== Texto del documento ==

La actividad política transcurrió por cauces muy distintos en Europa oriental, territorio neurálgico en esta época como quedará demostrado poco después. Aquí continuaba siendo muy acusada la diferenciación social entre el bloque formado por la antigua aristocracia y los campesinos terratenientes y el conjunto mayoritario de la población, integrado por un campesinado condenado con frecuencia a la mera subsistencia. Esta polarización social era propicia para el surgimiento de cualquier opción de signo populista, como ocurrió en muchos países, y a su vez se vio enmarañada por el hecho de que la actividad comercial y la mayor parte de los negocios estaban en manos de sectores minoritarios, en especial los judíos y los grupos de procedencia alemana. De esta forma la defensa de los intereses económicos sectoriales se mezcló con las divisiones étnicas, lingüísticas y religiosas, dando lugar a un espectro político particular en el que se combinaron tres grandes tendencias: la lucha por las reivindicaciones campesinas (desarrollada por los partidos agrarios, muchas veces alentados desde opciones religiosas), el nacionalismo de viejo cuño, defendido por los grupos conservadores, y un nuevo nacionalismo de carácter extremista y excluyente, propio de grupos marginales y de sectores urbanos de clase media. La división étnica y el distinto concepto de nacionalismo impidió la formación de mayorías parlamentarias que aseguraran algún tipo de estabilidad gubernamental, lo cual fue un serio obstáculo para la consolidación de unos sistemas democráticos de reciente creación. En este punto constituyó una excepción Checoslovaquia, a pesar de la artificiosa unión de Bohemia y Moravia con Eslovaquia, territorios con una estructura económica muy diferente. En los demás casos, la violencia política, en sus diversas formas (golpes de Estado, represión dictatorial, persecución de minorías), constituyó una especie de rasgo permanente, convirtiendo esta zona en un auténtico foco de desestabilización. Los cuantiosos intereses de las potencias occidentales (primeramente predominaron los de Francia y, al final de la década, los de Alemania) contribuyeron a la confusión.

===
== Extracto de datos ==

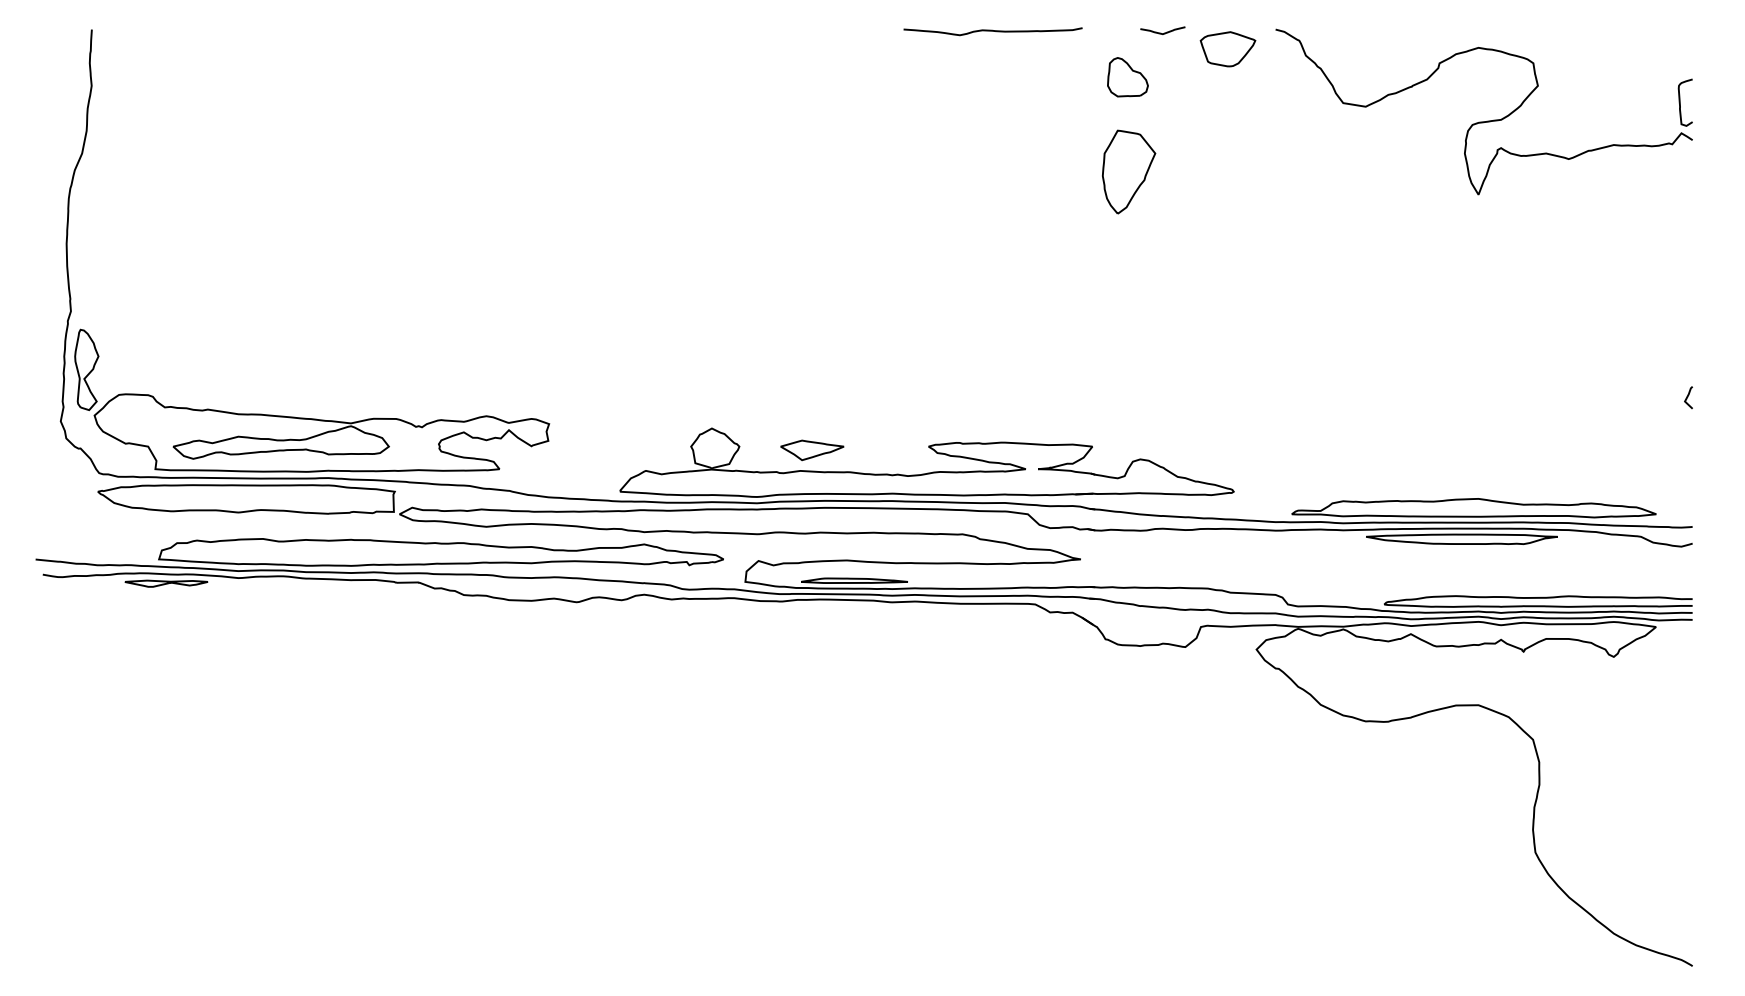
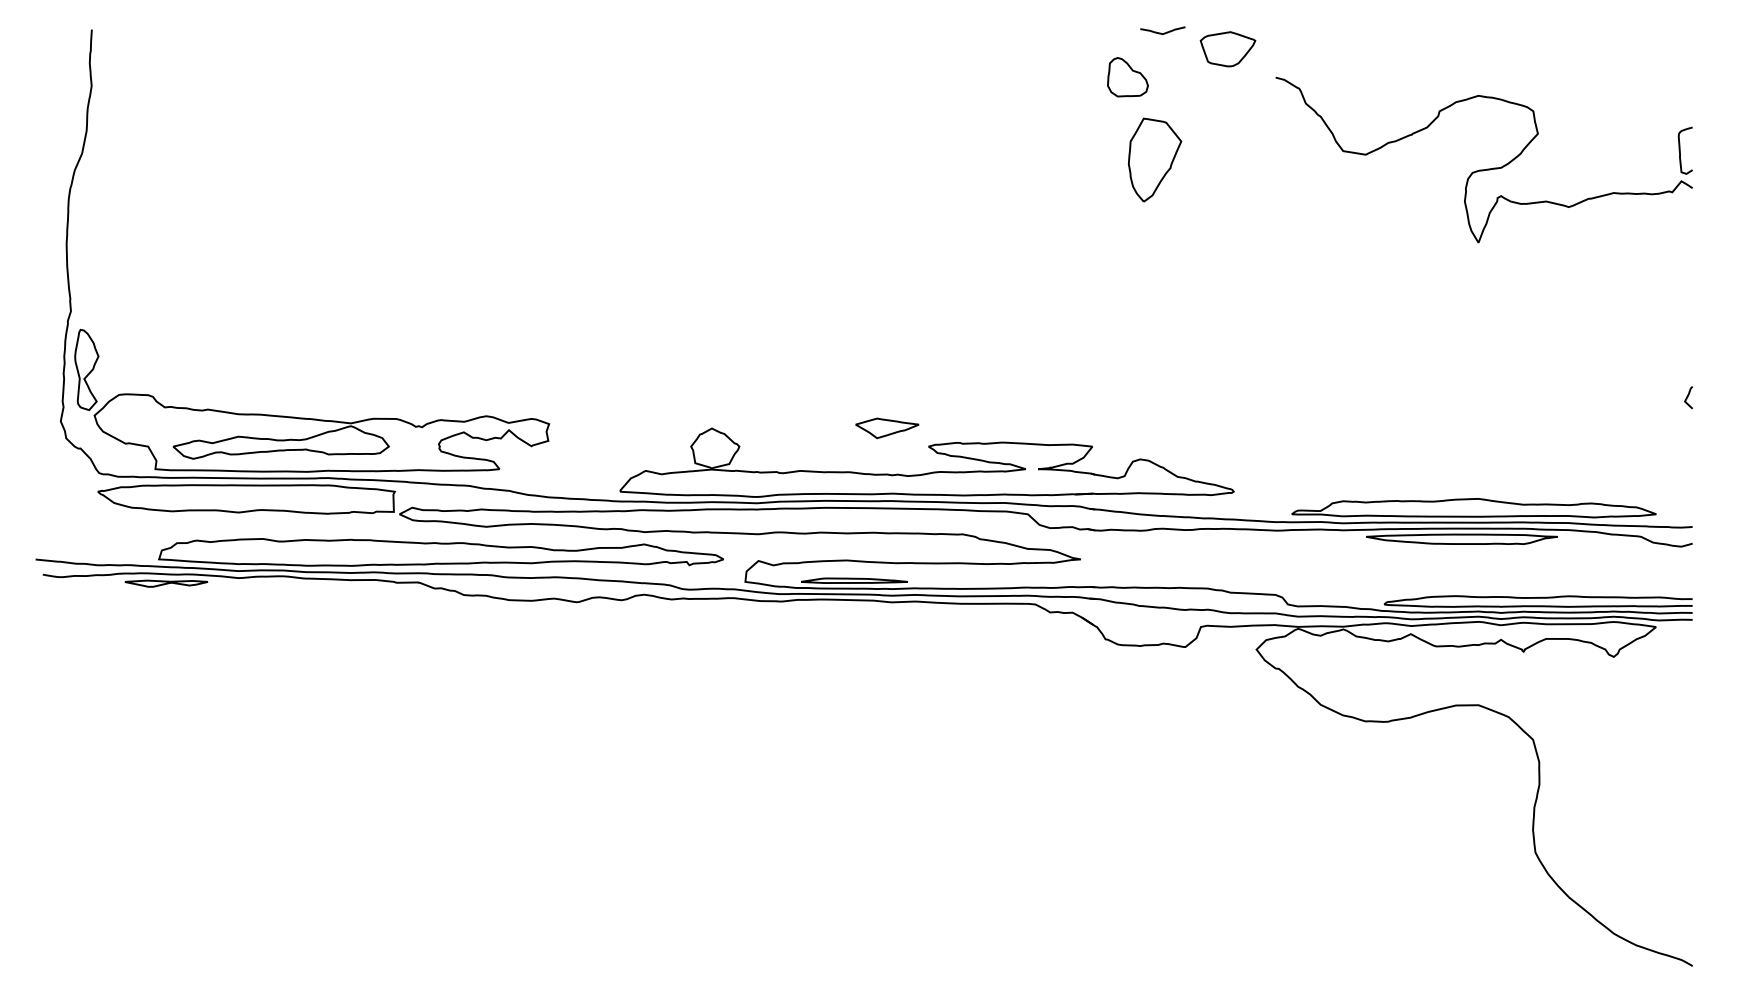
curve at (992, 31): present -> none
part at (1487, 120) position: (1487, 120) -> (1487, 168)
part at (1129, 171) position: (1129, 171) -> (1155, 159)
part at (812, 450) position: (812, 450) -> (887, 428)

===

Indicación: Según el texto sobre la política en Europa oriental, ¿en manos de qué sectores minoritarios estaban la actividad comercial y la mayor parte de los negocios? Responde en una oración, por favor. Los datos no tienen ningún papel en esto.

Respuesta: Estaban sobre todo en manos de los judíos y de los grupos de procedencia alemana.